While a triple negative score is hardly ever a good thing, for breast cancer it is especially troubling. Triple-negative breast cancer (TNBC) refers to a disease scenario where the cancer cells do not express the genes for estrogen, progesterone, or HER2/neu receptors simultaneously—making this cancer particularly aggressive and difficult to treat as most chemotherapies target one of these receptors.
Over the past several years, researchers have discovered that various microRNAs (miRNAs) underlie the expression of certain genes that can enable cancer cells to proliferate faster. However, the ability to block these miRNAs in TNBC has been met with failure. Yet now, scientists from Thomas Jefferson University in Philadelphia believe they have discovered the reason conventional methods to block these miRNAs has been thus far unsuccessful.
“Triple-negative breast cancer is one of the most aggressive forms of breast cancer, and there's been a lot of excitement in blocking the microRNAs that appear to make this type of cancer grow faster and resist conventional treatment,” explained senior author Eric Wickstrom, Ph.D., professor in the department of biochemistry and molecular biology at TJU. “However blocking microRNAs hasn't met with great success and this paper offers one explanation for why that might be the case.”
The findings from this study were published online today in PLOS ONE through an article entitled “Non-specific blocking of miR-17-5p guide strand in triple negative breast cancer cells by amplifying passenger strand activity.” Insight from this study may enable new and more effective design of blockers against previously intractable miRNAs.

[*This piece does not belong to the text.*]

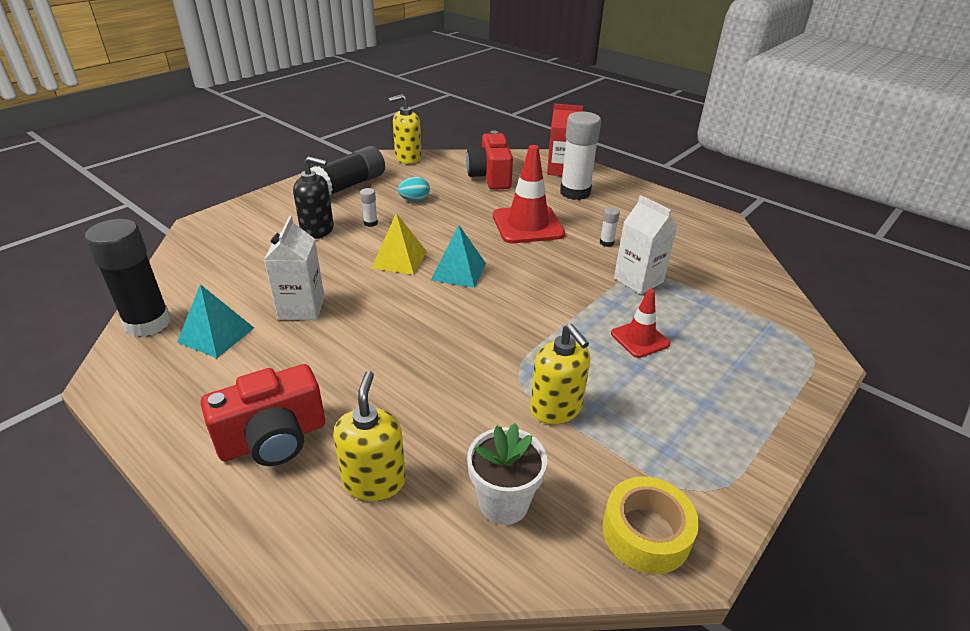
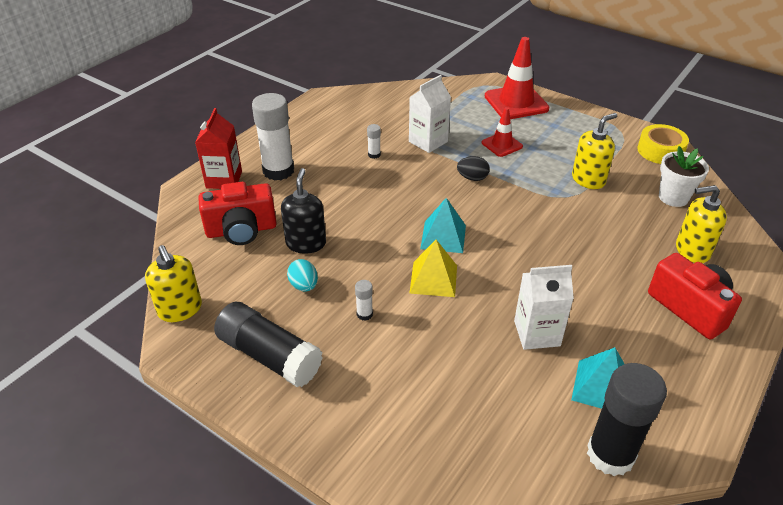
camera: 95 degrees left, 5 degrees up
(318, 230) = (388, 358): black soap dispenser -> black soap dispenser (306, 243)
(527, 225) = (350, 199): red traffic cone -> red traffic cone (516, 102)
(562, 303) = (472, 178): none -> black egg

“Triple negative breast cancer strikes younger women, tragically killing them in as little as two years,” noted lead author Yuan-Yuan Jin, a doctoral candidate in the department of biochemistry and molecular biology at TJU. “Only chemotherapy and radiation are approved therapies for triple negative breast cancer. We want to treat a genetic target that will keep patients alive with a good quality of life.”
The investigators targeted the miRNA molecule miR-17, which has been shown previously to cause a surge in TNBC growth by alternating genes that would normally signal a diseased or early cancerous cell to die—specifically, the tumor suppressor genes PDCD4 and PTEN.

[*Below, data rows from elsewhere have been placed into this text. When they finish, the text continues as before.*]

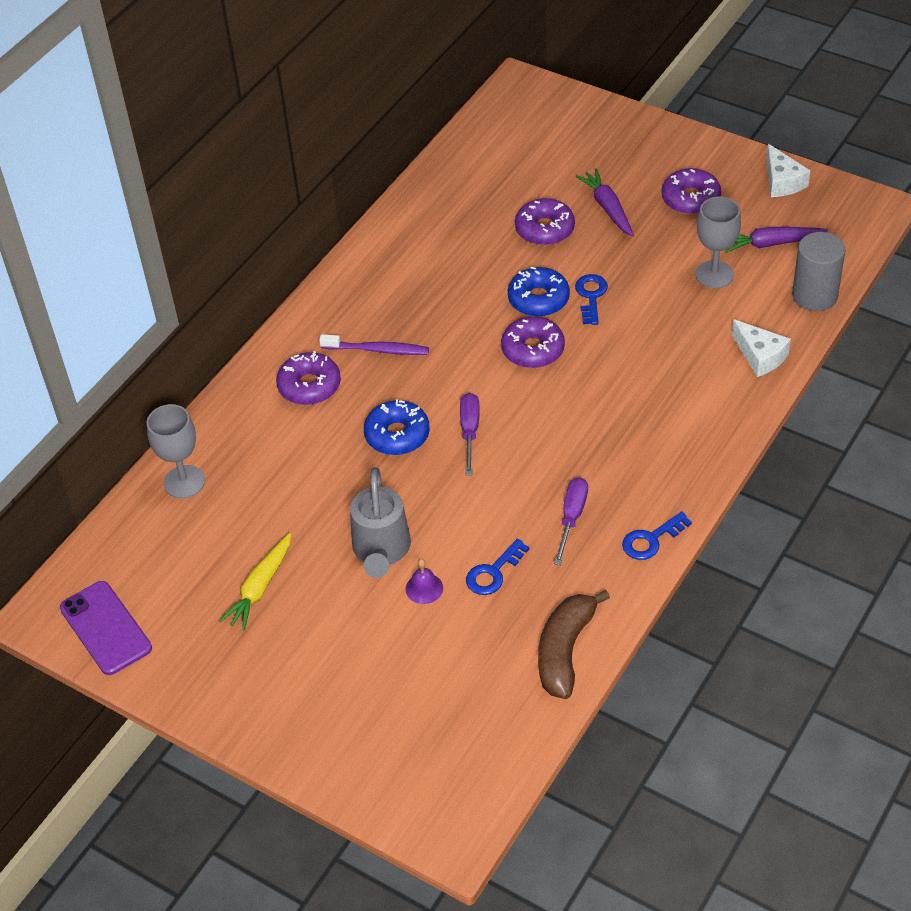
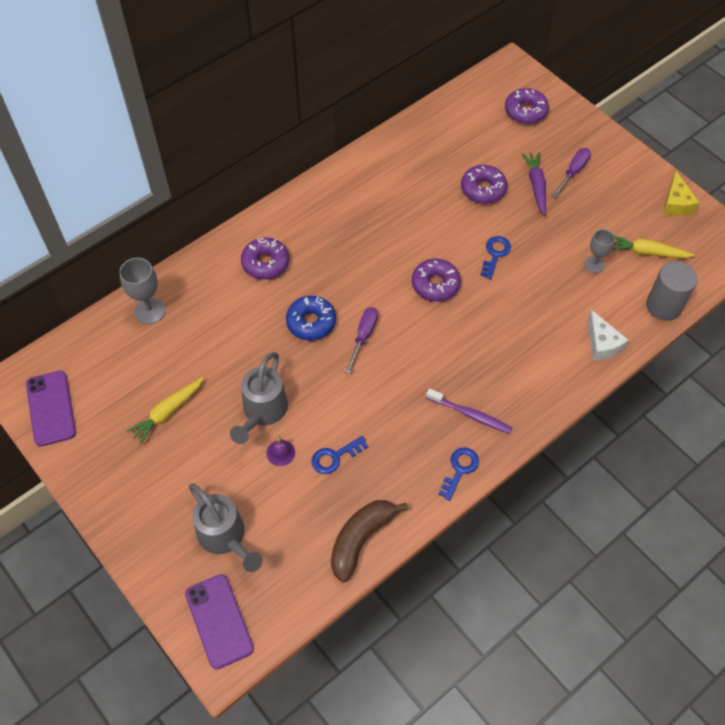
camera: 15 degrees right, 10 degrees up
(377, 350) = (324, 249): purple toothbrush -> purple toothbrush (470, 414)
(397, 701) = (225, 537): none -> grey watering can
(431, 793) = (219, 621): none -> purple phone
(538, 299) = (456, 245): blue donut -> none
(571, 518) = (409, 431): purple screwdriver -> purple screwdriver (573, 172)
(651, 540) = (460, 469): blue key -> blue key turned 135 degrees clockwise
(690, 199) = (601, 197): purple donut -> purple donut (525, 111)
(714, 274) = (594, 265): grey goblet -> grey goblet, size x0.67
(771, 244) = (647, 252): purple carrot -> yellow carrot
(782, 181) = (676, 203): white cheese -> yellow cheese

Although, when the TJU researchers tried to reduce the levels of miR-17 in TNBC cells, rather than increase the levels of the tumor suppressor genes, as they had anticipated, they saw an even larger decrease in these genes than unmodified controls.
The TJU team was acting under the current assumptions that miRNA, which are double stranded, only silence genes using one of their two strands, which is complementary to parts of the messenger RNA coding sequence. The matching, or so-called passenger strand, was thought to be discarded and degraded by the cell.
Using a method to silence RNAs, which involves flooding the cell with modified RNA sequences that mimic the passenger strand and bind to the single-stranded microRNA before it reaches its target, the TJU team saw more silencing of the PDCD4 and PTEN genes. After some bioinformatic and folding energy calculations, the authors realized that both strands of miR-17 were active in downregulating the tumor suppressor genes.
“Rather than blocking miR-17, we were inadvertently boosting its levels, and, therefore, boosting the cell's cancerous potential,” noted Jin.
The results of the current study should help to open a pathway to designing specific blockers of one microRNA strand without imitating the opposite strand. Dr. Wickstrom added that “we are now testing new miR-17 blocker designs made possible by these results.”